--- Provided records ---

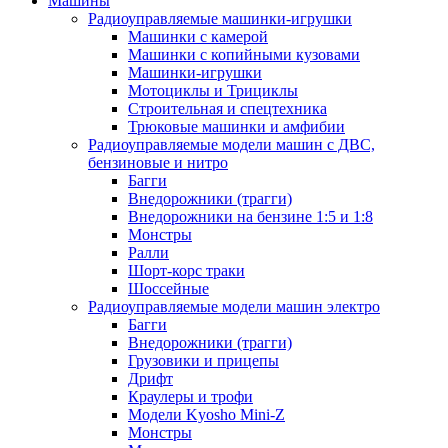
Машины
Радиоуправляемые машинки-игрушки
Машинки с камерой
Машинки с копийными кузовами
Машинки-игрушки
Мотоциклы и Трициклы
Строительная и спецтехника
Трюковые машинки и амфибии
Радиоуправляемые модели машин с ДВС,
бензиновые и нитро
Багги
Внедорожники (трагги)
Внедорожники на бензине 1:5 и 1:8
Монстры
Ралли
Шорт-корс траки
Шоссейные
Радиоуправляемые модели машин электро
Багги
Внедорожники (трагги)
Грузовики и прицепы
Дрифт
Краулеры и трофи
Модели Kyosho Mini-Z
Монстры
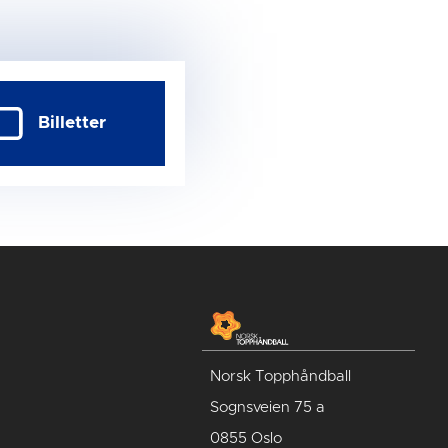
Billetter
Norsk Topphåndball
Sognsveien 75 a
0855 Oslo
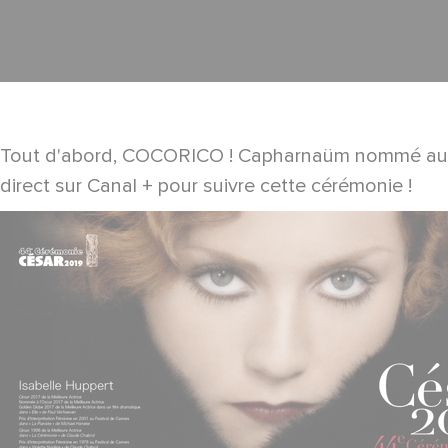
Tout d'abord, COCORICO ! Capharnaüm nommé aux Césa
direct sur Canal + pour suivre cette cérémonie !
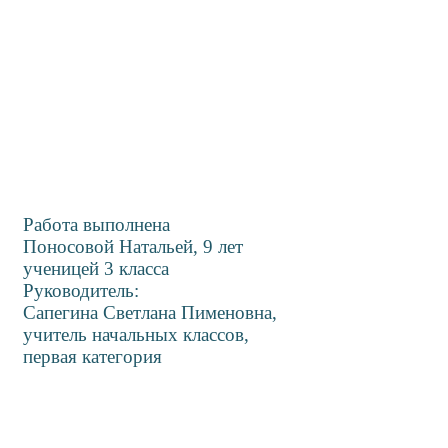
Работа выполнена
Поносовой Натальей, 9 лет
ученицей 3 класса
Руководитель:
Сапегина Светлана Пименовна,
учитель начальных классов,
первая кате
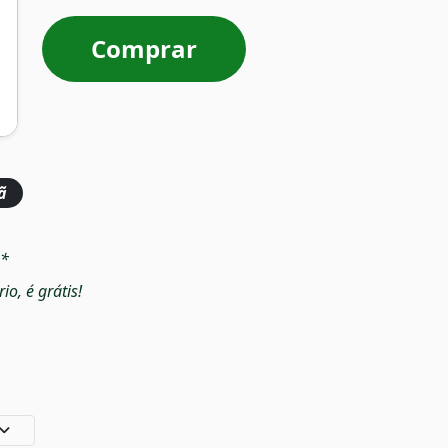
Comprar
ã
a*
o, é grátis!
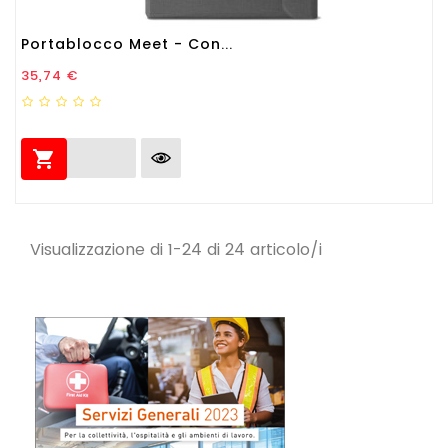
Portablocco Meet - Con...
Prezzo
35,74 €

Visualizzazione di 1-24 di 24 articolo/i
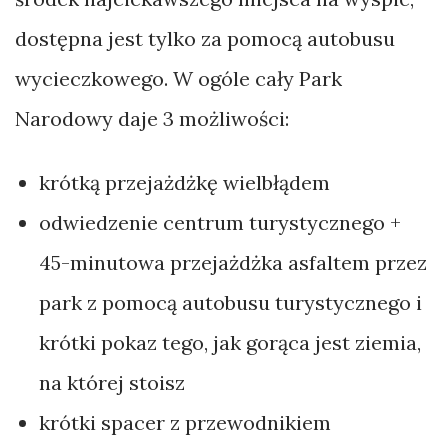
dostępna jest tylko za pomocą autobusu
wycieczkowego. W ogóle cały Park
Narodowy daje 3 możliwości:
krótką przejażdżkę wielbłądem
odwiedzenie centrum turystycznego +
45-minutowa przejażdżka asfaltem przez
park z pomocą autobusu turystycznego i
krótki pokaz tego, jak gorąca jest ziemia,
na której stoisz
krótki spacer z przewodnikiem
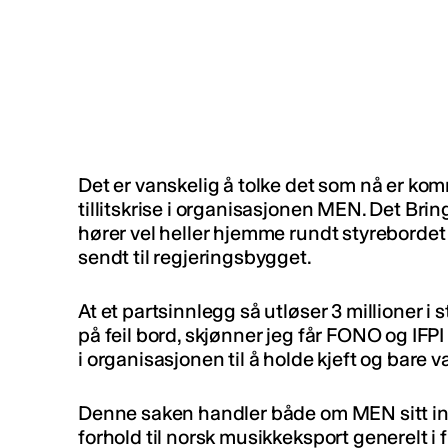
Det er vanskelig å tolke det som nå er k
tillitskrise i organisasjonen MEN. Det Brin
hører vel heller hjemme rundt styrebordet 
sendt til regjeringsbygget.
At et partsinnlegg så utløser 3 millioner i 
på feil bord, skjønner jeg får FONO og IFPI
i organisasjonen til å holde kjeft og bare v
Denne saken handler både om MEN sitt indr
forhold til norsk musikkeksport generelt i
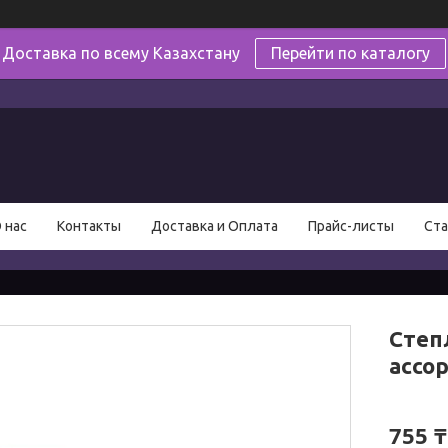
Доставка по всему Казахстану
Перейти по каталогу
в
 нас
Контакты
Доставка и Оплата
Прайс-листы
Ста
Степл
ассо
755 ₸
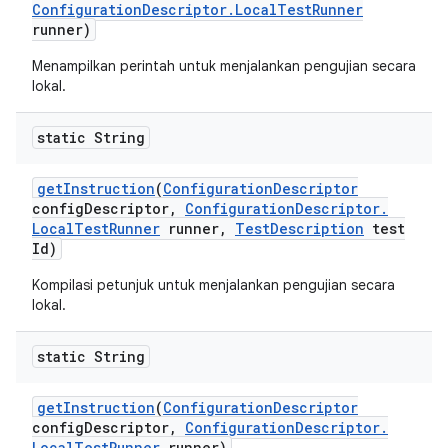
Configuration
Descriptor
.
Local
Test
Runner
runner)
Menampilkan perintah untuk menjalankan pengujian secara
lokal.
static String
get
Instruction
(
Configuration
Descriptor
config
Descriptor
,
Configuration
Descriptor
.
Local
Test
Runner
runner
,
Test
Description
test
Id)
Kompilasi petunjuk untuk menjalankan pengujian secara
lokal.
static String
get
Instruction
(
Configuration
Descriptor
config
Descriptor
,
Configuration
Descriptor
.
Local
Test
Runner
runner)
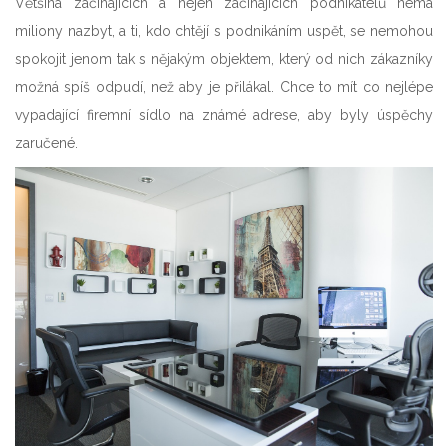
Většina začínajících a nejen začínajících podnikatelů nemá
miliony nazbyt, a ti, kdo chtějí s podnikáním uspět, se nemohou
spokojit jenom tak s nějakým objektem, který od nich zákazníky
možná spíš odpudí, než aby je přilákal. Chce to mít co nejlépe
vypadající firemní sídlo na známé adrese, aby byly úspěchy
zaručené.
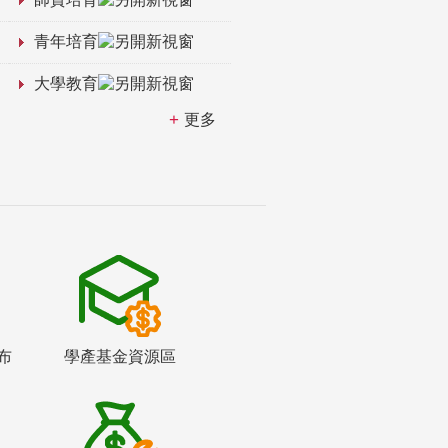
青年培育
大學教育
更多
布
學產基金資源區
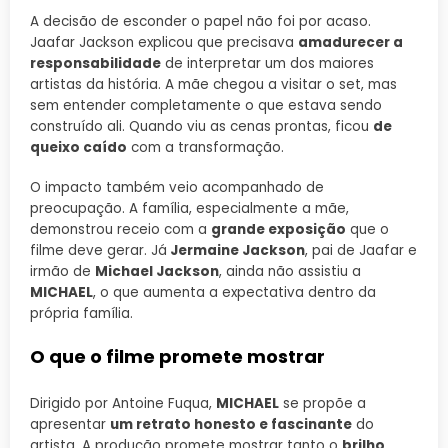
A decisão de esconder o papel não foi por acaso.
Jaafar Jackson explicou que precisava
amadurecer a
responsabilidade
de interpretar um dos maiores
artistas da história. A mãe chegou a visitar o set, mas
sem entender completamente o que estava sendo
construído ali. Quando viu as cenas prontas, ficou
de
queixo caído
com a transformação.
O impacto também veio acompanhado de
preocupação. A família, especialmente a mãe,
demonstrou receio com a
grande exposição
que o
filme deve gerar. Já
Jermaine Jackson
, pai de Jaafar e
irmão de
Michael Jackson
, ainda não assistiu a
MICHAEL
, o que aumenta a expectativa dentro da
própria família.
O que o filme promete mostrar
Dirigido por Antoine Fuqua,
MICHAEL
se propõe a
apresentar
um retrato honesto e fascinante
do
artista. A produção promete mostrar tanto o
brilho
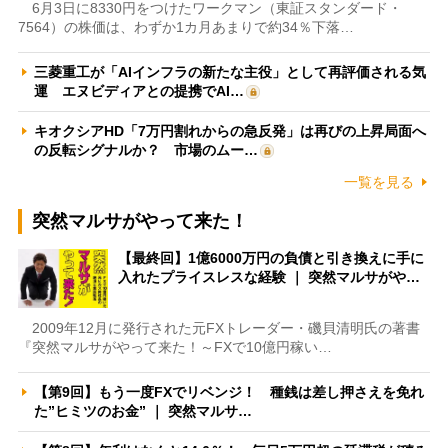
6月3日に8330円をつけたワークマン（東証スタンダード・
7564）の株価は、わずか1カ月あまりで約34％下落…
三菱重工が「AIインフラの新たな主役」として再評価される気
運 エヌビディアとの提携でAI…
キオクシアHD「7万円割れからの急反発」は再びの上昇局面へ
の反転シグナルか？ 市場のムー…
一覧を見る
突然マルサがやって来た！
【最終回】1億6000万円の負債と引き換えに手に
入れたプライスレスな経験 ｜ 突然マルサがや…
2009年12月に発行された元FXトレーダー・磯貝清明氏の著書
『突然マルサがやって来た！～FXで10億円稼い…
【第9回】もう一度FXでリベンジ！ 種銭は差し押さえを免れ
た”ヒミツのお金” ｜ 突然マルサ…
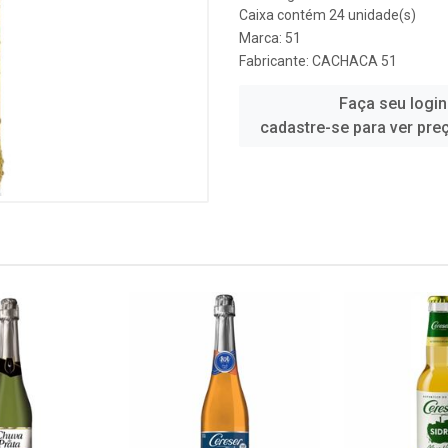
Caixa contém 24 unidade(s)
Marca:
51
Fabricante:
CACHACA 51
Faça seu login
cadastre-se para ver pre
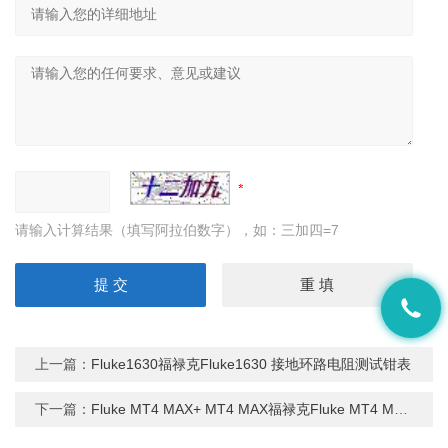
请输入计算结果（填写阿拉伯数字），如：三加四=7
上一篇：
Fluke1630福禄克Fluke1630 接地环路电阻测试钳表
下一篇：
Fluke MT4 MAX+ MT4 MAX福禄克Fluke MT4 MAX+ MT4 MAX 红外测温仪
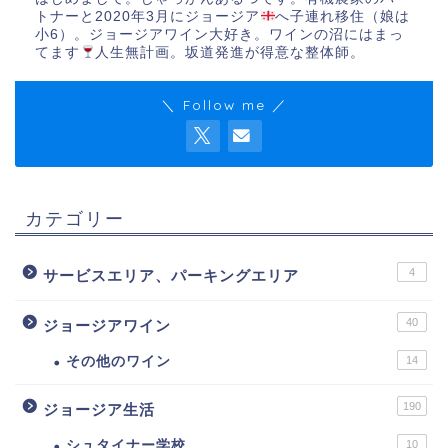
トナーと2020年3月にジョージア
へ子連れ移住（娘は
小6）。ジョージアワイン大好き。ワインの沼にはまっ
てます
人生無計画。坂道発進が得意な整体師。
＼ Follow me ／
カテゴリー
4
サービスエリア、パーキングエリア
40
ジョージアワイン
その他のワイン
14
190
ジョージア生活
シュタイナー学校
10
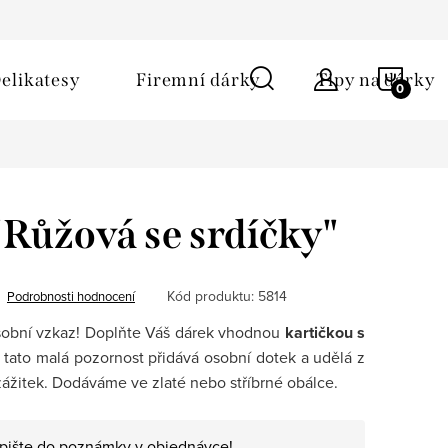
ů
Obchodní podmínky
Kontakt
Napište nám
NÁKU
elikatesy
Firemní dárky
Tipy na dárky
KOŠÍ
"Růžová se srdíčky"
Kód produktu:
5814
Podrobnosti hodnocení
sobní vzkaz! Doplňte Váš dárek vhodnou
kartičkou s
tato malá pozornost přidává osobní dotek a udělá z
ážitek. Dodáváme ve zlaté nebo stříbrné obálce.
apište do poznámky v objednávce!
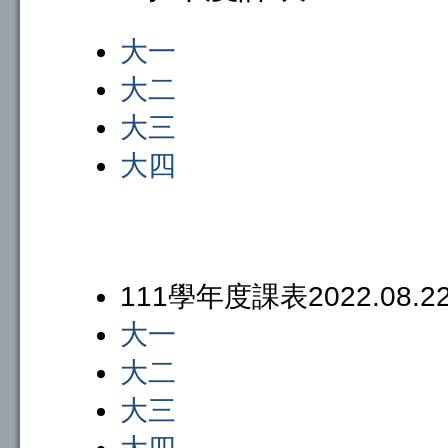
大一
大二
大三
大四
111學年度課表2022.08.
大一
大二
大三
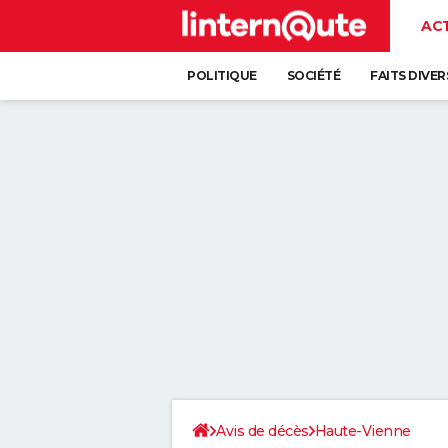
AC
POLITIQUE
SOCIÉTÉ
FAITS DIVER
Avis de décès
Haute-Vienne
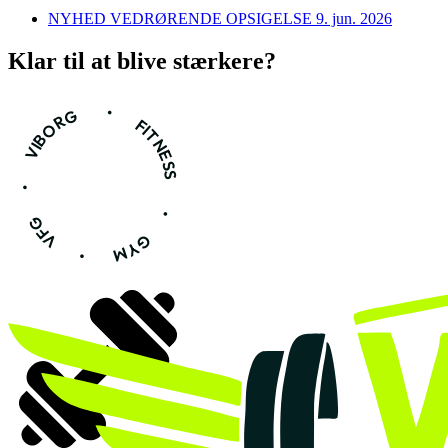
NYHED VEDRØRENDE OPSIGELSE
9. jun. 2026
Klar til at blive
stærkere?
•
VIBORG
FITNESS
•
•
VFG
GYM
•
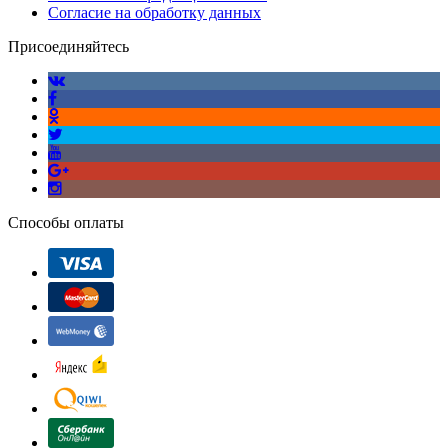
Согласие на обработку данных
Присоединяйтесь
Способы оплаты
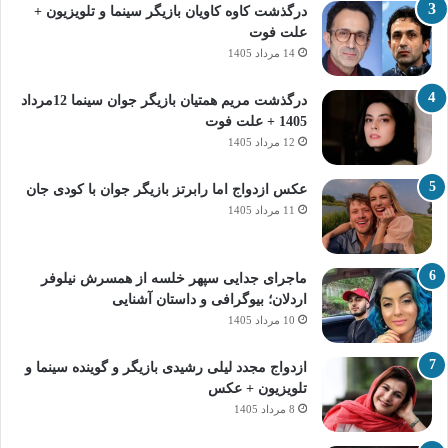
درگذشت کاوه کاویان بازیگر سینما و تلویزیون +
علت فوت
14 مرداد 1405
درگذشت مریم همتیان بازیگر جوان سینما 12مرداد
1405 + علت فوت
12 مرداد 1405
عکس ازدواج اما رابرتز بازیگر جوان با کودی جان
11 مرداد 1405
ماجرای جدایی سپهر خلسه از همسرش نیلوفر
اردلان؛ بیوگرافی و داستان آشنایی
10 مرداد 1405
ازدواج مجدد لیلی رشیدی بازیگر و گوینده سینما و
تلویزیون + عکس
8 مرداد 1405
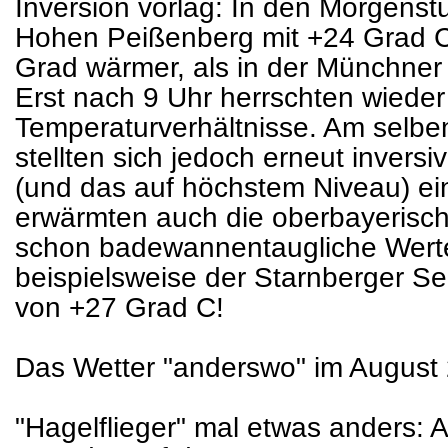
Inversion vorlag: In den Morgens
Hohen Peißenberg mit +24 Grad C
Grad wärmer, als in der Münchner
Erst nach 9 Uhr herrschten wieder
Temperaturverhältnisse. Am selb
stellten sich jedoch erneut invers
(und das auf höchstem Niveau) ei
erwärmten auch die oberbayerisc
schon badewannentaugliche Werte
beispielsweise der Starnberger S
von +27 Grad C!
Das Wetter "anderswo" im August
"Hagelflieger" mal etwas anders:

---

> _What to do_: Copy word for word the part of the entries above that opens with the line containing "Většina začínajících a" and closes with the line containing "Fluke MT4 MAX+ MT4 MAX福禄克Fluke", including both of those lines. Leave the pictures out of your copy.

> _Reply_:
Většina začínajících a nejen začínajících podnikatelů nemá
miliony nazbyt, a ti, kdo chtějí s podnikáním uspět, se nemohou
spokojit jenom tak s nějakým objektem, který od nich zákazníky
možná spíš odpudí, než aby je přilákal. Chce to mít co nejlépe
vypadající firemní sídlo na známé adrese, aby byly úspěchy
zaručené.
青年培育
大學教育
更多
布
學產基金資源區
A decisão de esconder o papel não foi por acaso.
Jaafar Jackson explicou que precisava
amadurecer a
responsabilidade
de interpretar um dos maiores
artistas da história. A mãe chegou a visitar o set, mas
sem entender completamente o que estava sendo
construído ali. Quando viu as cenas prontas, ficou
de
queixo caído
com a transformação.
O impacto também veio acompanhado de
preocupação. A família, especialmente a mãe,
demonstrou receio com a
grande exposição
que o
filme deve gerar. Já
Jermaine Jackson
, pai de Jaafar e
irmão de
Michael Jackson
, ainda não assistiu a
MICHAEL
, o que aumenta a expectativa dentro da
própria família.
O que o filme promete mostrar
Dirigido por Antoine Fuqua,
MICHAEL
se propõe a
apresentar
um retrato honesto e fascinante
do
artista. A produção promete mostrar tanto o
brilho
6月3日に8330円をつけたワークマン（東証スタンダード・
7564）の株価は、わずか1カ月あまりで約34％下落…
三菱重工が「AIインフラの新たな主役」として再評価される気
運 エヌビディアとの提携でAI…
キオクシアHD「7万円割れからの急反発」は再びの上昇局面へ
の反転シグナルか？ 市場のムー…
一覧を見る
突然マルサがやって来た！
【最終回】1億6000万円の負債と引き換えに手に
入れたプライスレスな経験 ｜ 突然マルサがや…
2009年12月に発行された元FXトレーダー・磯貝清明氏の著書
『突然マルサがやって来た！～FXで10億円稼い…
【第9回】もう一度FXでリベンジ！ 種銭は差し押さえを免れ
た”ヒミツのお金” ｜ 突然マルサ…
Caixa contém 24 unidade(s)
Marca:
51
Fabricante:
CACHACA 51
Faça seu login
cadastre-se para ver pre
请输入计算结果（填写阿拉伯数字），如：三加四=7
上一篇：
Fluke1630福禄克Fluke1630 接地环路电阻测试钳表
下一篇：
Fluke MT4 MAX+ MT4 MAX福禄克Fluke MT4 MAX+ MT4 MAX 红外测温仪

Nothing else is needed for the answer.